Sunday, May 17, 2009

Dear Michael

Dear Michael,

I don't have anything else to say other than I miss you. I miss you being around to make fun of; I miss fighting with you; I miss picking my nose with you while we watch t.v. alone when mom and dad are on dates.

There is a lot that we're missing out on each other that I've had plans on since I understood anything in life. You were supposed to sit in boredom at my graduation while you waited a decade just to hear my name called for me to walk up to grab my diploma and pull a sneering face at you. You were supposed to be nervous with me when I start college this fall. You were supposed to lean over my shoulder and laugh at me when I bawl over my mission call letter.

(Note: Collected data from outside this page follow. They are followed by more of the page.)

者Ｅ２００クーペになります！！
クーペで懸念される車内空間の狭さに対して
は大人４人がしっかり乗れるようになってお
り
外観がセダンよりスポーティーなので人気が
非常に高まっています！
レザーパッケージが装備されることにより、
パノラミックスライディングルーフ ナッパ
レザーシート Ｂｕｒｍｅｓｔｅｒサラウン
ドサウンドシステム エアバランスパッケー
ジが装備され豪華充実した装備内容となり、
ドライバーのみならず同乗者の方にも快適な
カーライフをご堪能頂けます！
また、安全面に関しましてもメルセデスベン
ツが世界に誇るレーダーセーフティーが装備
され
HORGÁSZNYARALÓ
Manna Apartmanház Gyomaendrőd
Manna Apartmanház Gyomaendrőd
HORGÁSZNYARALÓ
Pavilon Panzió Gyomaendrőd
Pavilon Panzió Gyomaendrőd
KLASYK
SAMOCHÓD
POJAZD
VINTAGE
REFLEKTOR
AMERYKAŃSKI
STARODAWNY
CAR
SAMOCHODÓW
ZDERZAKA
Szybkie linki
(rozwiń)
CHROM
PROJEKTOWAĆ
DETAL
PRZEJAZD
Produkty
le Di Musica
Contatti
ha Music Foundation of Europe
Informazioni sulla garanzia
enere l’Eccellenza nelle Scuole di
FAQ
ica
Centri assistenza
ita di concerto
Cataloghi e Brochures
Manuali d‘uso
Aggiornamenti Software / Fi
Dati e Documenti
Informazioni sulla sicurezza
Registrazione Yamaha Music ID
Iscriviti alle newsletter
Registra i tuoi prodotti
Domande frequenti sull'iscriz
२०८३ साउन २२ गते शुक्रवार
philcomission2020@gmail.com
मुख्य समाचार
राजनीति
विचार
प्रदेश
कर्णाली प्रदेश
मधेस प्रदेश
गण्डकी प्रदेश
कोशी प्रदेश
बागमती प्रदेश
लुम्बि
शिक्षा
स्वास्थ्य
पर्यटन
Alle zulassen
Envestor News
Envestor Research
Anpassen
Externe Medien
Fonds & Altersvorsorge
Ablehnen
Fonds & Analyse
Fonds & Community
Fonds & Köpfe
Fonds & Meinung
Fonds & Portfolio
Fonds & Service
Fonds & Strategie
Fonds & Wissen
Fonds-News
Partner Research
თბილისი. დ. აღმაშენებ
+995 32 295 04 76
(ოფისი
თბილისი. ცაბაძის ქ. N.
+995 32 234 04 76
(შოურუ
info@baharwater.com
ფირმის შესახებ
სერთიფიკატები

You were supposed to sit in the front row of my final vocal recital and attempt at holding back laughs when I hit the high notes that most people with testosterone shouldn't be able to.

And I was supposed to grudgingly come and watch your soccer games this summer and-- again-- pull faces at you whenever you glanced over at where I would be sitting. And I was supposed to be equally nervous for you when you started your senior year of High School. I was supposed to toss your underwear in the shower while you were taking one just to annoy you while you were rushing to get ready for a date. I was supposed to force read to you Harry Potter whether you liked it or not.

I really really miss you. All I can do is think about you at this moment in my life when everything, it seems, is about to change. I really wanted to pull a face at you when I walked at graduation.